Compared to the J32, the L33 Teana wears a significantly more dynamic and curvaceous appearance. The previous model’s understated design makes way for a bolder face, emphasized by its prominently-clad front grille and angular headlights. Having a wider body than the J32 helps to further convey added sportiness in the L33’s overall stance.
Between the variants, there is little other than the badges on the boot lids, rim sizes, and headlights to differentiate the 2.0- and 2.5-litre models. Wheel diameter measures 16 inches for the 2.0 and 17 for the 2.5, conservative by class standards, but entirely acceptable for us – we appreciate the added comfort and lower replacement costs associated with having smaller tyres.
Previously with the J32, the Teana’s cabin is distinguished in its appearance by a unique brand of tasteful minimalism. The L33’s interior, on the other hand, wears a more conventional business-like appearance; it lacks the predecessor’s convincing imitation of a luxury ambiance, but improves significantly in the aspect of usability.
The widened centre console is now good for swallowing significantly more small items from your pockets, although this could be even further improved by having a larger lidded box in place of the two circular cupholders adjacent to the transmission lever.

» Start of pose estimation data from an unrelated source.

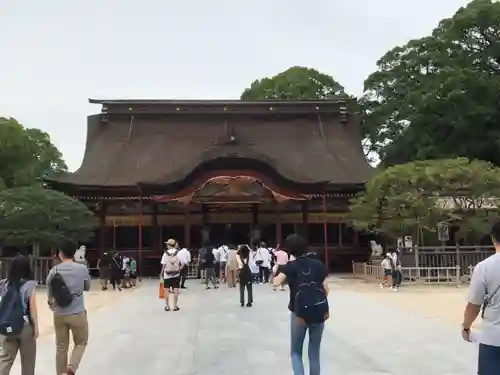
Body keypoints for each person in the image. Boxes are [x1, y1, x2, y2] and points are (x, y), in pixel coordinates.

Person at [274, 234, 329, 375]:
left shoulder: (290, 267)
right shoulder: (318, 264)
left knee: (296, 352)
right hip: (318, 310)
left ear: (290, 251)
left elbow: (276, 282)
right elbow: (326, 290)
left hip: (299, 312)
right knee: (314, 352)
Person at [47, 240, 91, 375]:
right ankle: (70, 369)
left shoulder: (53, 271)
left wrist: (52, 305)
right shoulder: (82, 269)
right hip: (77, 313)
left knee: (61, 347)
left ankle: (60, 373)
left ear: (60, 253)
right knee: (81, 342)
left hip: (59, 314)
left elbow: (50, 297)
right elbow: (87, 287)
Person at [462, 221, 500, 375]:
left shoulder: (484, 267)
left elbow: (473, 306)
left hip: (493, 338)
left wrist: (466, 327)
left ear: (493, 238)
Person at [0, 255, 38, 375]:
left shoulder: (3, 284)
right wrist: (36, 327)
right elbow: (32, 310)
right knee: (28, 362)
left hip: (7, 325)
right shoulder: (29, 285)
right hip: (25, 326)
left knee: (5, 360)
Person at [161, 239, 181, 311]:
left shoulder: (165, 253)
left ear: (169, 245)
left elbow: (164, 264)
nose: (166, 245)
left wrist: (161, 273)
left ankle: (167, 306)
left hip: (167, 274)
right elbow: (181, 262)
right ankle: (175, 306)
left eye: (167, 244)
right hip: (176, 274)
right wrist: (179, 269)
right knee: (176, 290)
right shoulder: (178, 253)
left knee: (166, 290)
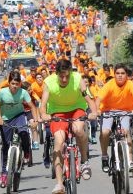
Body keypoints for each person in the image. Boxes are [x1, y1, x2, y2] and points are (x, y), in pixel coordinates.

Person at [39, 59, 97, 194]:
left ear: (70, 72)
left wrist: (93, 112)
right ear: (56, 73)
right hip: (57, 112)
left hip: (77, 108)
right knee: (59, 142)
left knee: (78, 130)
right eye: (61, 76)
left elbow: (88, 98)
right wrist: (44, 114)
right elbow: (43, 104)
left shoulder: (78, 79)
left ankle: (84, 162)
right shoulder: (49, 82)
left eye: (67, 76)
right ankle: (59, 184)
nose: (64, 79)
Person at [95, 63, 133, 173]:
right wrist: (97, 110)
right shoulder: (109, 84)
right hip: (108, 111)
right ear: (114, 74)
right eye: (117, 73)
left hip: (125, 112)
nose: (120, 76)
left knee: (126, 132)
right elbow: (98, 99)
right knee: (105, 132)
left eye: (122, 73)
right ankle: (104, 157)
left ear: (126, 75)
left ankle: (130, 161)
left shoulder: (130, 84)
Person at [0, 71, 38, 187]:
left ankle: (27, 153)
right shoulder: (2, 92)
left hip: (19, 116)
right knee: (6, 146)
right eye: (13, 83)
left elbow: (32, 107)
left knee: (24, 133)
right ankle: (4, 172)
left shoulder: (23, 92)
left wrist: (35, 121)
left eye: (17, 84)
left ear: (20, 84)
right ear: (9, 83)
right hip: (5, 119)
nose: (15, 86)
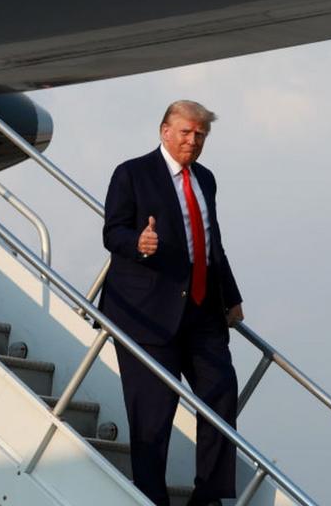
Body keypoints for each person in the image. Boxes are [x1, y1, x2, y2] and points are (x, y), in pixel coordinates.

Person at [100, 100, 244, 506]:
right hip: (145, 312)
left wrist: (231, 297)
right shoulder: (132, 173)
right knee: (154, 413)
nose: (193, 141)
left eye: (200, 135)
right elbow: (113, 232)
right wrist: (138, 243)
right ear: (165, 131)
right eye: (185, 132)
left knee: (220, 392)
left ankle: (210, 496)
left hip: (201, 311)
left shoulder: (206, 180)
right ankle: (150, 498)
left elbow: (211, 244)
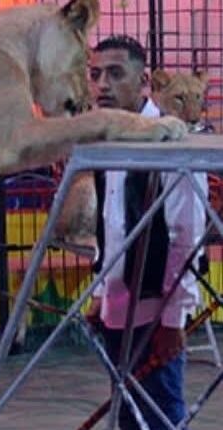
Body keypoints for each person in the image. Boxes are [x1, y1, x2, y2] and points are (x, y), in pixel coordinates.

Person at [85, 35, 208, 429]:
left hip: (155, 309)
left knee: (158, 415)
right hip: (119, 305)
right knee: (128, 415)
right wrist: (101, 292)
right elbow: (111, 222)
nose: (102, 85)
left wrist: (173, 320)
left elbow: (186, 236)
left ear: (144, 83)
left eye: (115, 74)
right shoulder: (110, 136)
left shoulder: (170, 141)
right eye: (95, 74)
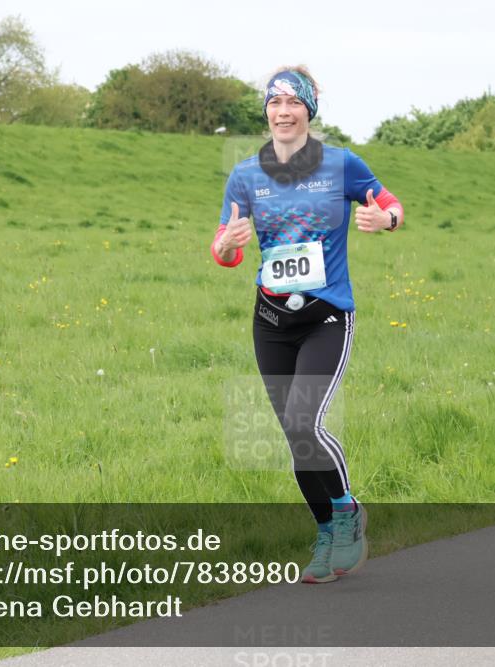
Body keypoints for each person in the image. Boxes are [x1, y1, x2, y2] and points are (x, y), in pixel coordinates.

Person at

Intuitiveness and legibility of controls are excellent as a whole, although the standard five-inch colour touchscreen as fitted in our 2.0 XL test car seem rather small for our liking. As a display for the audio system, it is adequate, but it is less convincing when used to display the reverse camera’s live feed. With this in mind, the TCAT multimedia system with its enlarged touchscreen is worth considering.
In our first driving impressions report of the Teana, which was published just prior to its official launch last year, we noted that the L33 has embraced a much sportier character than the J32. Firmer chassis settings make the new car feel notably tauter, meaning it is sharper around corners, but don’t expect European levels of sportiness.
Revisiting the cars a year on for this review, we find little reason to revise our earlier observations. The Teana is still a highly refined vehicle on the move, but as a car to be chauffeured in, the predecessor had ride characteristics that were definitely better suited to the task. The new car’s firmer ride mean that surface disturbances are felt more keenly in the cabin.
On a straight line, the 2.5 holds a notable performance advantage over its 2.0-litre sibling, but we reckon the smaller engine has adequate performance to suit most needs. We’re not talking about blistering pace, but there’s enough in reserve to take you beyond the national limits and keep you there comfortably. Typical of vehicles fitted with CVTs, the engine-drivetrain setup work best under gentle coaxing, for which the vehicle rewards you with serene, unflustered, if also rather relaxed progress.
The 2.0 also feels better-balanced dynamically between the two variants, its helm more responsive towards directional changes and ride quality more pliant, qualities which we can attribute to the combination of a lighter engine sitting on the front axle and higher profile tyres.
The Teana is a competently-engineered vehicle the generally meets the relevant requirements of buyers shopping in the D-segment. We would say it is a competitive product, and we are particularly impressed at the high level of standard safety kit that sees stability control and six airbags fitted on all variants; we can’t stress enough how praiseworthy this is.
Good value is another reason to recommend the Teana. Variant for variant, it is priced competitively against equivalent models of the Camry and Accord, particularly the Toyota, which charges a ridiculous RM12k more for its 2.0-litre model whilst offering not only four airbags less, but also excludes stability control from its lowest model. It is also worth noting that the Teana 2.0 XE can be on your driveway for less money than what Hyundai or Kia would ask you for one of their Sonatas or Optimas.